Losing in the Elite Eight sucks for anybody. It's in that magically frustrating place between the Sweet 16 ("hey, at least we got to the Sweet 16") and the Final Four ("wow, what a year, can't believe we got to the Final Four!"), in that no one is really impressed that you got there, because the implication is that if you won three games in the NCAA Tournament, four should be a piece of cake.
This week Ohio State knows that better than anyone, especially since that Elite Eight loss came against a nine seed; and not only that, but a nine seed that is making its first Final Four appearance since 1965, which isn't as shocking as the fact that they've actually made the Final Four before.
As Ohio State fans, we want to tell ourselves that we're better than that, that we should expect to go to the Final Four year in and year out because hell, that's who we are! We win games and championships, period. Easy as falling off a log.
Of course, most astute college basketball observers will tell you that's not true, especially in a ridiculously tough conference like the Big Ten. Making the NCAA Tournament every year is absolutely an attainable goal for Thad Matta and Ohio State. Making the Elite Eight with semi-consistency is extremely difficult (in the past 10 years, only two coaches have made the Elite Eight three years in a row, John Calipari and Billy Donovan) but doable.
Regular Final Fours, though? That's where the demarcation between the highest tier coaches and those who haven't quite made it there becomes evident. Thad Matta and OSU haven't gotten there yet, but we expect it. Today I want to take a look at why that's both brilliant and insane, with a look back at past OSU tournament history.
Any story about how a team has done historically in the NCAA Tournament has to start with the caveat that the tourney was much, much different even as little as 30 years ago. Seeding didn't begin until the 1979 tournament, and that 1960 team that won OSU's only national championship in basketball only needed to win four games to seal it up.
So things have changed somewhat, and for the purposes of this article I'm just going to look at how OSU has performed in the "modern" era of college basketball; I mean, sure, it might be relevant to talk about the fact that Ohio State reached the Elite Eight in 1939, 1944, 1945, 1946, and 1950, but since there were only eight teams total in those tournaments it's probably a little disingenuous to include them.
Anyway, this year marks the 35th NCAA Tournament since seeding started. Ohio State has only been a part of 19 of those tournaments, but interestingly has averaged around a four seed in those tourneys combined, having gotten a one seed four times and a two seed another four times. Pretty good, right?

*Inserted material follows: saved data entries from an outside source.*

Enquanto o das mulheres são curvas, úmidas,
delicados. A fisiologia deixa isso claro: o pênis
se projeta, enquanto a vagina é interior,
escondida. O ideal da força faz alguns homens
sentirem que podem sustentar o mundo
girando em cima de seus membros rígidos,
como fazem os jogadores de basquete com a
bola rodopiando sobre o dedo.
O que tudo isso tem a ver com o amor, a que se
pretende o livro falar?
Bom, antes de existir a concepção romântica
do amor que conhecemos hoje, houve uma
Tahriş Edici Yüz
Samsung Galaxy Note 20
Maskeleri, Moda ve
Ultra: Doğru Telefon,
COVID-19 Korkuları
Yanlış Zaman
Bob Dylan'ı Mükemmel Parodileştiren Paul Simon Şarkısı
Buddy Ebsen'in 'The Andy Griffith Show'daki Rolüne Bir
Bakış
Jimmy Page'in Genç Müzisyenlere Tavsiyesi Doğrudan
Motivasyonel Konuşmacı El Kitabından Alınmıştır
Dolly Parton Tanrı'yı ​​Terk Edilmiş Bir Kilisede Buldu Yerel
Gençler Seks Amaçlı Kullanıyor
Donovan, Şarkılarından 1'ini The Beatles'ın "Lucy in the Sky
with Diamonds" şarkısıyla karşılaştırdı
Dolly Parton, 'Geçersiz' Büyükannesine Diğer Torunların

Here's where the bottom falls out a bit. In those 19 appearances, the Buckeyes have failed to make the Sweet 16 11 times; including in 2006 when they were a second seed and promptly destroyed by seventh-seeded Georgetown in the round of 32. In those 19 appearances, the Buckeyes have made the Final Four three times. In those 19 appearances, the Buckeyes have made the championship game exactly once.
In other words, historically, Ohio State is not a great tournament team. Before Thad Matta was hired, Ohio State had won multiple NCAA tournament games in back to back years only once since 1979, and neither of those teams made it past the Elite Eight.

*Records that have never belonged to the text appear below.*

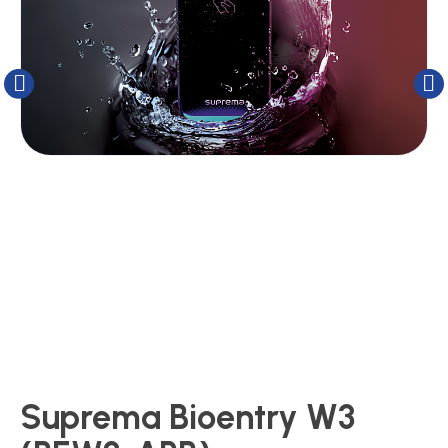
Kluizen
Poortonderdelen
Pulsgevers
Sloten
Toegangscontrole
Toegangsverlening
Suprema Bioentry W3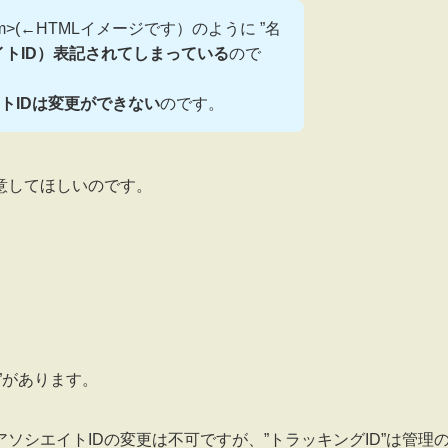
m>(←HTMLイメージです）のように ”名
トID）表記されてしまっている
ので
トIDは変更ができない
のです。
意してほしいのです。
”があります。
シエイトIDの変更は不可ですが、”トラッキングID”は管理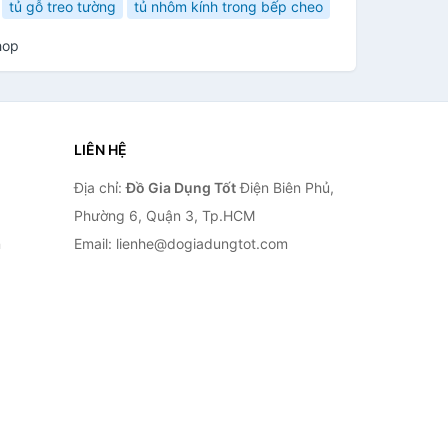
tủ gỗ treo tường
tủ nhôm kính trong bếp cheo
hop
LIÊN HỆ
Địa chỉ:
Đồ Gia Dụng Tốt
Điện Biên Phủ,
Phường 6, Quận 3, Tp.HCM
n
Email: lienhe@dogiadungtot.com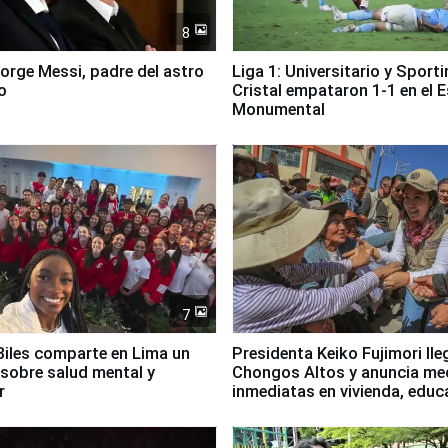
8
Jorge Messi, padre del astro
Liga 1: Universitario y Sport
o
Cristal empataron 1-1 en el 
Monumental
7
iles comparte en Lima un
Presidenta Keiko Fujimori lle
sobre salud mental y
Chongos Altos y anuncia me
r
inmediatas en vivienda, educ
salud y empleo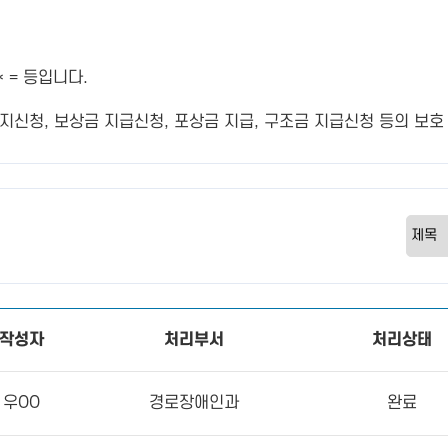
 = 등입니다.
신청, 보상금 지급신청, 포상금 지급, 구조금 지급신청 등의 보호 
작성자
처리부서
처리상태
우OO
경로장애인과
완료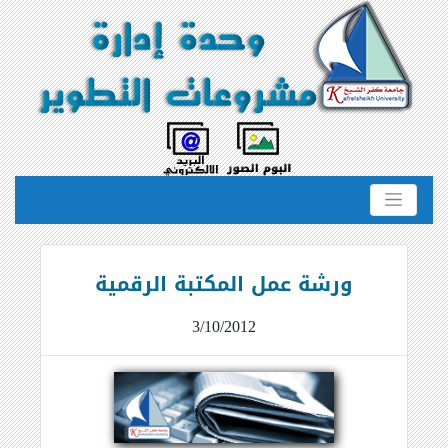
ورشة عمل المكتبة الرقمية
3/10/2012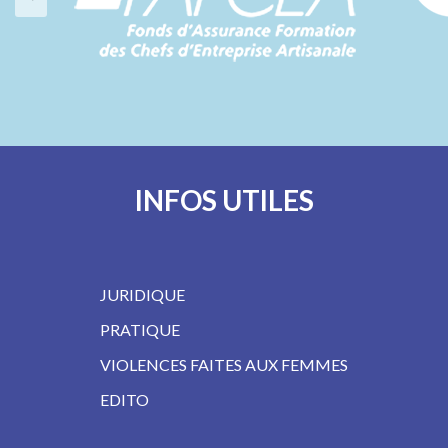
INFOS UTILES
JURIDIQUE
PRATIQUE
VIOLENCES FAITES AUX FEMMES
EDITO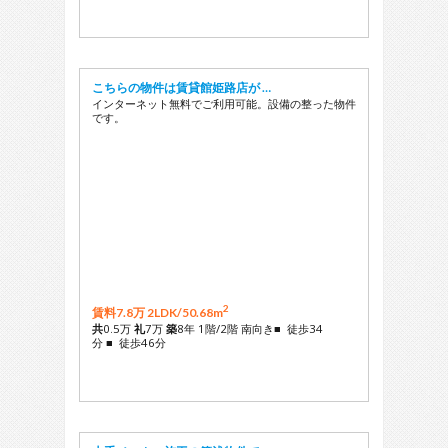
こちらの物件は賃貸館姫路店が …
インターネット無料でご利用可能。設備の整った物件
です。
2
賃料7.8万 2LDK/
50.68m
共
0.5万
礼
7万
築
8年 1階/2階 南向き■ 徒歩34
分 ■ 徒歩46分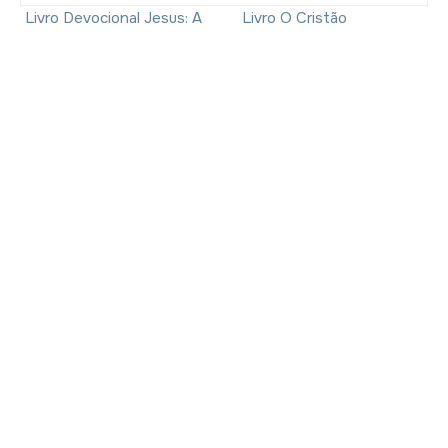
Livro Devocional Jesus: A
Livro O Cristão
Luz Do Mundo - Natalie
Empreendedor - Sérgio
Hanemann
Paschoal
R$30,40
com
Pix
R$36,10
com
Pix
R$49,90
R$58,90
-
36
% OFF
-
36
% OFF
R$31,99
R$37,99
2
x
de
R$16,00
sem juros
2
x
de
R$19,00
sem juros
Frequentemente comprados juntos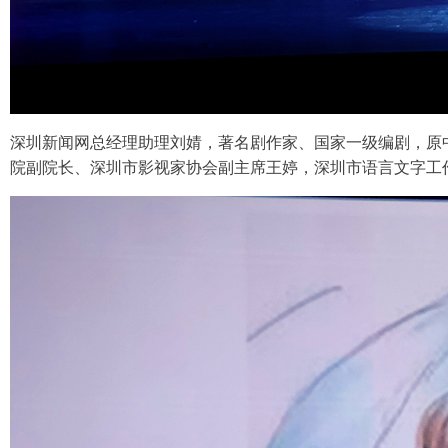
深圳新闻网总经理助理刘婧，著名剧作家、国家一级编剧，原
院副院长、深圳市影视家协会副主席王婷，深圳市语言文字工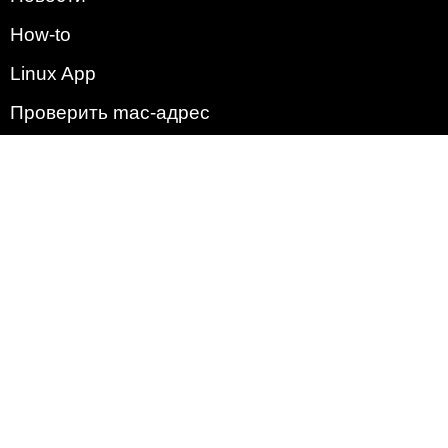
How-to
Linux App
Проверить mac-адрес
Зачем этот сайт?
Политика
Наша команда
Список всех уязвимостей
Операционные системы
2009 - 2026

Which is no crime, but it's easy to see how Ohio State fans can set our goals as high as we do, because of the success that other coaches have been able to have in the past 10 years or so.

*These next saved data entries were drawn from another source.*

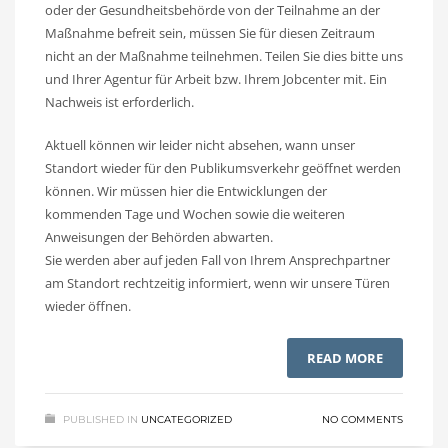
oder der Gesundheitsbehörde von der Teilnahme an der
Maßnahme befreit sein, müssen Sie für diesen Zeitraum
nicht an der Maßnahme teilnehmen. Teilen Sie dies bitte uns
und Ihrer Agentur für Arbeit bzw. Ihrem Jobcenter mit. Ein
Nachweis ist erforderlich.
Aktuell können wir leider nicht absehen, wann unser
Standort wieder für den Publikumsverkehr geöffnet werden
können. Wir müssen hier die Entwicklungen der
kommenden Tage und Wochen sowie die weiteren
Anweisungen der Behörden abwarten.
Sie werden aber auf jeden Fall von Ihrem Ansprechpartner
am Standort rechtzeitig informiert, wenn wir unsere Türen
wieder öffnen.
READ MORE
PUBLISHED IN
UNCATEGORIZED
NO COMMENTS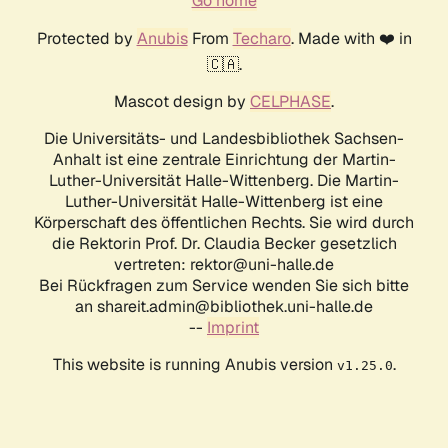
Go home
Protected by
Anubis
From
Techaro
. Made with ❤️ in
🇨🇦.
Mascot design by
CELPHASE
.
Die Universitäts- und Landesbibliothek Sachsen-
Anhalt ist eine zentrale Einrichtung der Martin-
Luther-Universität Halle-Wittenberg. Die Martin-
Luther-Universität Halle-Wittenberg ist eine
Körperschaft des öffentlichen Rechts. Sie wird durch
die Rektorin Prof. Dr. Claudia Becker gesetzlich
vertreten: rektor@uni-halle.de
Bei Rückfragen zum Service wenden Sie sich bitte
an shareit.admin@bibliothek.uni-halle.de
--
Imprint
This website is running Anubis version
.
v1.25.0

Coach K at Duke hasn't missed an NCAA Tournament since the mid-90s. Tom Izzo has six Final Four appearances since 1999 (and only one championship, which is an indicator of how ridiculously difficult they are to win). Rick Pitino now has as many Elite Eights with Louisville as he had with Kentucky, which is kind of insane to middle school me. John Calipari is a tremendous douche, but managed to reach the Elite Eight or beyond three years in a row before falling off the cliff this season. Jim Calhoun has won three championships since 1999. And on we can go, with Williams and Boeheim and Self and so forth.
Here's my point: Thad Matta is an excellent coach. He would tell you that his goal is to win the Big Ten and then the NCAA Tournament every year. Ohio State has a ton of potential. Every player on the team would tell you that their goal is to win the Big Ten and then the NCAA Tournament every year.
That's not realistic. Not yet. The closest analogue that I can think of right now is Matta's (according to Mark Titus) eternal rival in Billy Donovan. Donovan arrived at Florida in 1996 at the age of 31 and in his first nine years as head coach took them to March Madness seven times. The first time they advanced past the Sweet 16 was in 2000, when they lost to Michigan State in the championship game. The second time was in 2006, when they won the first of back-to-back titles. It was Donovan's 10th season as Florida's coach.
It's coming. Thad Matta has turned one of the Big Ten's most inconsistent NCAA Tournament teams into one of the most consistent, and in nine seasons as head coach he's won 17 NCAA Tournament games, more than Ohio State had won in all the combined seasons since 1979.
Don't change the goal, because the goal is what drives the program to be successful. But do keep in mind that this is a process, and Matta is just getting started.